Provided passage

***

Like scores of fellow Catholics, I was initially unnerved by the pope’s decision to resign. The more I think about it, though, the more sense it makes. At 85, Pope Benedict XVI realized that he simply couldn’t continue to do what’s necessary for the communion of faithful.

A strong administrative steward (butler and bank controversies aside) and a brilliant theologian, Benedict’s fulfillment of duty over the past 8 years has been truly impressive, albeit neither flashy nor duly appreciated. One of Benedict’s first undertakings was to address the child sex abuse scandal that recently plagued the church. Benedict moved swiftly and decisively. As a close confidant of Pope John Paul II, Benedict was familiar with the toll it was taking on the church, mincing neither word nor action: declaring the abusers “gravely immoral” and removing the likes of Father Marcial Maciel from active ministry. Pope John Paul was purportedly in shock and couldn’t fathom the evil required.

Nearing his end of days, John Paul aspired to show the face of God, emphasizing the sanctity of life to show that all life was paramount. His ailing health became an asset enabling him to embody the church’s pro-life doctrine, an undeniable example of the fragility and impermanence of the human condition. But his denial and infirmity may have inadvertently prevented timelier action.

As the controversy consumed the church, then Cardinal Ratzinger, witnessed the consequences first-hand. When he became Vicar of Christ, Benedict spent an inordinate amount of time readdressing issues left behind by his predecessors. Benedict instituted behind-the-scenes reforms and mechanisms aimed at preventing a repeat of the misdeeds of those vile few. The true impact of his contributions is yet to be seen. It is impossible to deny, though, that God’s Rottweiler cracked the whip.

In the corporate world, we see CEOs who know when it is time to pass the reins. We also see CEOs who continue long past their prime. Bill Gates handed Microsoft over, whereas Steve Jobs arguably left Apple too late. We can argue their respective leadership skills, however, one clearly bridged the transition while the other, simply, didn’t have a continuity of operations plan.

And now we see the pope, holding one of the most storied and impactful leadership positions in history, a visionary and servant leader, emerging, as a spiritual symbol of courage. Perhaps after deep reflection, Benedict decided that the church needed to bridge a leadership transition smoothly so that the progress and reforms instituted could continue, unaffected. Crises arise and fester when leadership is incoherent and incompetent; so too does spiritual decay.

The pope has dedicated 85 years to the ministry of Christ. It’s inconceivable to think he woke up one day and decided he was too tired to continue. Perhaps God is simply doing what he has done for millennia, using the humble as shining examples, a Christian grace, to be revered and replicated.

***

Records
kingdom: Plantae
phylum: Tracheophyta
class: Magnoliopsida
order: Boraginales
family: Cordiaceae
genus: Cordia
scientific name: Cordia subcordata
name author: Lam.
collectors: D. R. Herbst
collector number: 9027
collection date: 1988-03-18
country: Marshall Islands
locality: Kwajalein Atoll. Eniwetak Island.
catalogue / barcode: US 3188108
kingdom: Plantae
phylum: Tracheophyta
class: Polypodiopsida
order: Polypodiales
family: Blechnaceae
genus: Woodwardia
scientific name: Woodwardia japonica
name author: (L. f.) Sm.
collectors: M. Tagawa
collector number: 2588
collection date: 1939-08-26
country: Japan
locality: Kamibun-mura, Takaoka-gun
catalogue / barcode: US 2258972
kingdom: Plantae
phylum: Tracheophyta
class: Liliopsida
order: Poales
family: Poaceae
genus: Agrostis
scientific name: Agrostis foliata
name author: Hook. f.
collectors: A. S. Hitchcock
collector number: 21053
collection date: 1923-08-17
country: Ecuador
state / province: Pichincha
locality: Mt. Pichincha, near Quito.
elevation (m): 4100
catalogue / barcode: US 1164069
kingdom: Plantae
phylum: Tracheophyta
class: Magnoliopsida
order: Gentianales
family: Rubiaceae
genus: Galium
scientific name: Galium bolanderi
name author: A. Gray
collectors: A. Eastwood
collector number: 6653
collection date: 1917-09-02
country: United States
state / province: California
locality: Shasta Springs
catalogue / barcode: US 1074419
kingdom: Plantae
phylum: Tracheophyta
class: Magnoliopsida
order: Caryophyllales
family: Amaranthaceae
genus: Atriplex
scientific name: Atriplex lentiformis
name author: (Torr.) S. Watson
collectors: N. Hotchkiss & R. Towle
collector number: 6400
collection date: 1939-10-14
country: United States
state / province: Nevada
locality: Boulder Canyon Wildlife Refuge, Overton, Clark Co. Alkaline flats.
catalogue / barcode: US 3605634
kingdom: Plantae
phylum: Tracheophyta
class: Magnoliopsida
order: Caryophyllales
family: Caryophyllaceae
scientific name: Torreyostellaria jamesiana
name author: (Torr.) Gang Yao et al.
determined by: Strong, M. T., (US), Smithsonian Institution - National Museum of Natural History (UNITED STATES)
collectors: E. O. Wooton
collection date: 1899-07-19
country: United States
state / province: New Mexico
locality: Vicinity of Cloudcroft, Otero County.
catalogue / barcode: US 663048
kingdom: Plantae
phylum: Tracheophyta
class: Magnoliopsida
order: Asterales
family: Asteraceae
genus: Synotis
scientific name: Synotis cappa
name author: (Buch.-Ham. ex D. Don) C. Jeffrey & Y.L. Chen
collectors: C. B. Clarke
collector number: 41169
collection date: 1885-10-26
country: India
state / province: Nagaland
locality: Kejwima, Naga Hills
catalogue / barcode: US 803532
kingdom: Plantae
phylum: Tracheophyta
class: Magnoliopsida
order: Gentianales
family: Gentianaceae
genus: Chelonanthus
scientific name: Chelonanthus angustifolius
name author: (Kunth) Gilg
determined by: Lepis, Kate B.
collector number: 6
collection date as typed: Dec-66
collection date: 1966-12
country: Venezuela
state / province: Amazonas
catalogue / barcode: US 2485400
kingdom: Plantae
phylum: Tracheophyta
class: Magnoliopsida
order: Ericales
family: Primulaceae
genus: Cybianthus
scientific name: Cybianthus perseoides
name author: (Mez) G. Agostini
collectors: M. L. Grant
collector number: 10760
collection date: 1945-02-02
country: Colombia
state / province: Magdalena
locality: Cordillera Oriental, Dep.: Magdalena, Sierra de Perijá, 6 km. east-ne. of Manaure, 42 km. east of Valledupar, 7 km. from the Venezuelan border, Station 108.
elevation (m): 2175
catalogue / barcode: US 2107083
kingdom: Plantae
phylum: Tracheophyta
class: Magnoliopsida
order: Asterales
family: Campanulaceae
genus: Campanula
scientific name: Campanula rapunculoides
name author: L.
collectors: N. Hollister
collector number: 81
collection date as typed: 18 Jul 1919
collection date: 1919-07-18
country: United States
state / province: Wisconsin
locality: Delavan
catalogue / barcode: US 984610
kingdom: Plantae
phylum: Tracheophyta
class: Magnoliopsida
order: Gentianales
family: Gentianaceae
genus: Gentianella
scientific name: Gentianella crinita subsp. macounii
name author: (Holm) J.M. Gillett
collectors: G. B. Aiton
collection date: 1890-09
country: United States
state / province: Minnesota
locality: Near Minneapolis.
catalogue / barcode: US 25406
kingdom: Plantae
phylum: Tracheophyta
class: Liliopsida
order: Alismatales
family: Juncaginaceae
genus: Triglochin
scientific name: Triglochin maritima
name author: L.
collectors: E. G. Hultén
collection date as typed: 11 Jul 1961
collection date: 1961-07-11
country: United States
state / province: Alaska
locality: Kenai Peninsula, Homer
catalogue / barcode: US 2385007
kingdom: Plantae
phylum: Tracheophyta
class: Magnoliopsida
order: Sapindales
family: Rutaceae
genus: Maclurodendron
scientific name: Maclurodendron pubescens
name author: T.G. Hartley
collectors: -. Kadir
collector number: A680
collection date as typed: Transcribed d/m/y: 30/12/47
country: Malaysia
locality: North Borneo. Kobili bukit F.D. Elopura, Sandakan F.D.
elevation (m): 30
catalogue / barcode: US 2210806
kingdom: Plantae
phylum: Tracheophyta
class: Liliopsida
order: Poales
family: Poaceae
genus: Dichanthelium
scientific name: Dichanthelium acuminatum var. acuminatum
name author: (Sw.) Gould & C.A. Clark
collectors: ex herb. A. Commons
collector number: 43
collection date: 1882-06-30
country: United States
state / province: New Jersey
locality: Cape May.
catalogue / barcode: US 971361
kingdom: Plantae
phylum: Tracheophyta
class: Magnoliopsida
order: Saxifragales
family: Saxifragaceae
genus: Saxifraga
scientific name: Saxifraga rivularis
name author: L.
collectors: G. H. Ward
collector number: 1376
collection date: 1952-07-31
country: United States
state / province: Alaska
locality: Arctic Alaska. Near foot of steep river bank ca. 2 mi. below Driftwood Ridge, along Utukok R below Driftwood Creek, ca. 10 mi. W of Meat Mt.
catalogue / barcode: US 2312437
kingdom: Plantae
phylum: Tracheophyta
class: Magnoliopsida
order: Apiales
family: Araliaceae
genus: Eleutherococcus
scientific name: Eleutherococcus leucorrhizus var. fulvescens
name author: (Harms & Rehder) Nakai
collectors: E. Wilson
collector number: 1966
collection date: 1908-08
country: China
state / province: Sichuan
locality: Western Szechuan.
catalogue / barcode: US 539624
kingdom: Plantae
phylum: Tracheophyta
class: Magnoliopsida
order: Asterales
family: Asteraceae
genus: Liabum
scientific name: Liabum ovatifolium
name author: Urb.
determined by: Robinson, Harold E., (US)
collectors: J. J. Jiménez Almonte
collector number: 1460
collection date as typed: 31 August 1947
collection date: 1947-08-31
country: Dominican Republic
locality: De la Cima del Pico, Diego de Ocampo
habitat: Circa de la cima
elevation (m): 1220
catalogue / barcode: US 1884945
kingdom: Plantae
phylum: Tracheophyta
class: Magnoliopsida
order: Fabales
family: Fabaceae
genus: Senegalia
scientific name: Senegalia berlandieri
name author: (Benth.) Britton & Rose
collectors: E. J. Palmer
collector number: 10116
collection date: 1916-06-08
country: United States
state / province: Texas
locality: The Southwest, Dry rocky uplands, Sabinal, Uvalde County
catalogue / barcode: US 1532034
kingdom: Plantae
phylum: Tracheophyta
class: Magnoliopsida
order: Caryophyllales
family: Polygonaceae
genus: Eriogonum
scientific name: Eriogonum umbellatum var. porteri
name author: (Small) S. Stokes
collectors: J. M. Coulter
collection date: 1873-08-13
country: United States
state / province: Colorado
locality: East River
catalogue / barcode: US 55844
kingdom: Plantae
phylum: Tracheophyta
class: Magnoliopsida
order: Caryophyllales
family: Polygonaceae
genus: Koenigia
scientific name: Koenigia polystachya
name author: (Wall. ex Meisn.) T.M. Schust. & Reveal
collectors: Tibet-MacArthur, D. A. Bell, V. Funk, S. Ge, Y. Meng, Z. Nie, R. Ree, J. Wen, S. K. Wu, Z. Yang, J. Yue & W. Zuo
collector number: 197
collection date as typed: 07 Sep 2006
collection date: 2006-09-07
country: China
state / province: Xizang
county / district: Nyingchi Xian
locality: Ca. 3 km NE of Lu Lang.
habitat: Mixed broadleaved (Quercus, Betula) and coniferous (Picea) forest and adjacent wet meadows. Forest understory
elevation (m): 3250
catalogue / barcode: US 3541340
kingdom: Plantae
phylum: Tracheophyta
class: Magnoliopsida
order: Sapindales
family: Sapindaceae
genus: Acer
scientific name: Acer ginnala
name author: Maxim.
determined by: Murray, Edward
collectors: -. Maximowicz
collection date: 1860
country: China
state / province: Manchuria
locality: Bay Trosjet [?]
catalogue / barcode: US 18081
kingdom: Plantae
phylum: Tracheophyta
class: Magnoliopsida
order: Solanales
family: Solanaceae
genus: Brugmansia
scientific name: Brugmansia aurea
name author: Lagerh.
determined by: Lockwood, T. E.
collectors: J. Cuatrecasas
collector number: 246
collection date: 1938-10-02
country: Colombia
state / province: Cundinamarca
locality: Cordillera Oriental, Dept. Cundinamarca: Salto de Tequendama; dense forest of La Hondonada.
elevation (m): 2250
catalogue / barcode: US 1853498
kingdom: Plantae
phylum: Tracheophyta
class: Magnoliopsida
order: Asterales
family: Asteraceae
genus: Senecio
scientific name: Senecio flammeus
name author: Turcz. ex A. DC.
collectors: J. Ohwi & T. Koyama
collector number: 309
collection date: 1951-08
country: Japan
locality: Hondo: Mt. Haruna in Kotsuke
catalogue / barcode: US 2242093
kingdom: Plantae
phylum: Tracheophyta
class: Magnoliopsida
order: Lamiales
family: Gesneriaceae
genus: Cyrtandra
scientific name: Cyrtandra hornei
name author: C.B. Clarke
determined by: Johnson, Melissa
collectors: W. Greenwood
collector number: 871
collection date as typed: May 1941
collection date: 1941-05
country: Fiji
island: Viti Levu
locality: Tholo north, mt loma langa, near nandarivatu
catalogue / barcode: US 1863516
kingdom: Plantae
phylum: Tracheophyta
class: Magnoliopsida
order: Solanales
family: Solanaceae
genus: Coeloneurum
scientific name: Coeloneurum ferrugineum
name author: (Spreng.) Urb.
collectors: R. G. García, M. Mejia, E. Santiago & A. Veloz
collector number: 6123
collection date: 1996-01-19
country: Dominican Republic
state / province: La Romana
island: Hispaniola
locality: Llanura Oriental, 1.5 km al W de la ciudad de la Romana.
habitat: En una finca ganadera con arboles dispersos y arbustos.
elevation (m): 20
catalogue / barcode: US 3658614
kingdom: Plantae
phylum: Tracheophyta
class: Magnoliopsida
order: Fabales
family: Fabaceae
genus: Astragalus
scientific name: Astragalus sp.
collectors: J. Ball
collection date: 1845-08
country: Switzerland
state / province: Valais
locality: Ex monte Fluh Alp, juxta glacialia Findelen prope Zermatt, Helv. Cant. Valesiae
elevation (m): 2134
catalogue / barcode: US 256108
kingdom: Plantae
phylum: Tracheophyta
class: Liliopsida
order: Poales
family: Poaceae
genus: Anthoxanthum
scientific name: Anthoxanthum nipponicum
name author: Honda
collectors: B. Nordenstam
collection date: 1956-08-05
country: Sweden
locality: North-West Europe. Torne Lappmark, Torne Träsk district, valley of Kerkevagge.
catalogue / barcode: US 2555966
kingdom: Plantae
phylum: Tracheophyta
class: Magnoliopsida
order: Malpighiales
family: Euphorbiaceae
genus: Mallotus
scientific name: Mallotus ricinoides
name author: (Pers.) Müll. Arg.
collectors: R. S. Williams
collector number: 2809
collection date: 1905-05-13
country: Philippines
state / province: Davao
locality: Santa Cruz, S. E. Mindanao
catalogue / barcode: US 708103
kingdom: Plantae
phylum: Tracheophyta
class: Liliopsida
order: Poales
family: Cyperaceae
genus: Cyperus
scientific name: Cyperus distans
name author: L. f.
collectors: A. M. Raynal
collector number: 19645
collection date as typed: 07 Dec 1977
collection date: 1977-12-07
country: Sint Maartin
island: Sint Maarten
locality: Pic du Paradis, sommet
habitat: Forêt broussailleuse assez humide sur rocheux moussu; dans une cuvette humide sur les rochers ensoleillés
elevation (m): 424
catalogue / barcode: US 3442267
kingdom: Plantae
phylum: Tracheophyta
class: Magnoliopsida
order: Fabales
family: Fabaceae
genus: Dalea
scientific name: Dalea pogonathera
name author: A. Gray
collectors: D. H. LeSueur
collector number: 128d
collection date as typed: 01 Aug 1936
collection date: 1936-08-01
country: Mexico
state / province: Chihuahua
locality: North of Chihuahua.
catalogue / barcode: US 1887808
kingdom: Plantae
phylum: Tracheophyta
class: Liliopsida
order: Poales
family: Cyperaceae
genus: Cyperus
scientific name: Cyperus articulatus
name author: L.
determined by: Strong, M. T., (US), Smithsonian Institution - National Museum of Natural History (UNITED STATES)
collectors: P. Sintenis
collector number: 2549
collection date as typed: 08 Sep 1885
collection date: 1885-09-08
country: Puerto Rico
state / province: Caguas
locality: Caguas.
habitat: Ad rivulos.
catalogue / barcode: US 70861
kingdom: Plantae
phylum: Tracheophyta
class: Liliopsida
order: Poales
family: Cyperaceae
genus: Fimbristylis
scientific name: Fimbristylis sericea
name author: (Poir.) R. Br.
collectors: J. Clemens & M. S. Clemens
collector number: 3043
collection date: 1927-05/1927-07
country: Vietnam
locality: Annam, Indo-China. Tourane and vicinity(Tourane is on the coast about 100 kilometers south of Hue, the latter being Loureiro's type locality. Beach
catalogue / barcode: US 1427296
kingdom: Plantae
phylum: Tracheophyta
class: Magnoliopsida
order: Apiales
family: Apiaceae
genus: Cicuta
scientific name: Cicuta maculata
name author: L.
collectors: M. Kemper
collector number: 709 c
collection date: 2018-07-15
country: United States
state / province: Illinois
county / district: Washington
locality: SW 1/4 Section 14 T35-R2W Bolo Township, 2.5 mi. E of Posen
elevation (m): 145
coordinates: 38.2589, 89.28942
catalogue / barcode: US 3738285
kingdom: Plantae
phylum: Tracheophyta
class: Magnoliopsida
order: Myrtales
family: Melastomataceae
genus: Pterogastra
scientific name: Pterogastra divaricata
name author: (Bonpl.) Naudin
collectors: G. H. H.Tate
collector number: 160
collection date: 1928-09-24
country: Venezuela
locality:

***

Exercises to complete
**a)** In the piece on the pope's resignation, how old was Benedict when he realized he could no longer do what the faithful needed?
**b)** Do these statements agree with the piece on the pope's resignation? (i) Benedict removed Father Marcial Maciel from active ministry. (ii) Steve Jobs handed over Apple at the right time. (iii) Benedict's fulfillment of duty was flashy.
**c)** Pick up the piece on the pope's resignation after its final sentence and write on from there.
The data plays no part in any of this.

Answers per task
**a)** He was 85.

**b)**
(i) Yes: "removing the likes of Father Marcial Maciel from active ministry."
(ii) No: "Steve Jobs arguably left Apple too late."
(iii) No: "neither flashy nor duly appreciated."

**c)**
One of Benedict’s greatest contributions may well be his voluntary resignation: a status quo reset for the greatest of all CEO torch passes. Greater papal self-awareness could become the new norm. His actions could also pave the way for future popes to resign – engendering Benedict a trendsetter.

He has set the stage for the next-generation to take the mantle and lead Catholics globally. In a world increasingly turning away from God, Benedict’s example should well inspire greater leadership for the Apostolic church, particularly during periods of tumult.

It was with great humility that Benedict resigned. It would have been easiest to ride out his tenure in a limited fashion citing doctor’s orders. He chose a difficult and controversial path instead – one not taken in nearly 600 years. No doubt it weighed heavily and was made only with great deference to the larger needs of the church’s more than 1 billion followers.

By breaking with tradition, Benedict encompassed the nature of a leader who understands deeply what the job of the pope means. He refused to let the pressures of convention confine what he believed to be necessary. Instead, Pope Benedict, not the perceptions of and by others, defined his service and his tenure, and in doing so, defines the indelible mark of his legacy.

While Pope John Paul exemplified the human condition and the tenet of universal suffering, Benedict exemplifies a fundamental tenet of God’s nature – to reject the trappings of prideful arrogance and choosing instead to offer the church the divinely inspired representation of utter humility.

In the end, one of Pope Benedict’s most lasting teachings will remind us that to be a trendsetter necessitates we are first and foremost humble servants of Christ. “It is not that I have already taken hold of it or have already attained perfect maturity, but I continue in my pursuit in hope that I may possess it, since I have indeed been taken possession of by Christ.”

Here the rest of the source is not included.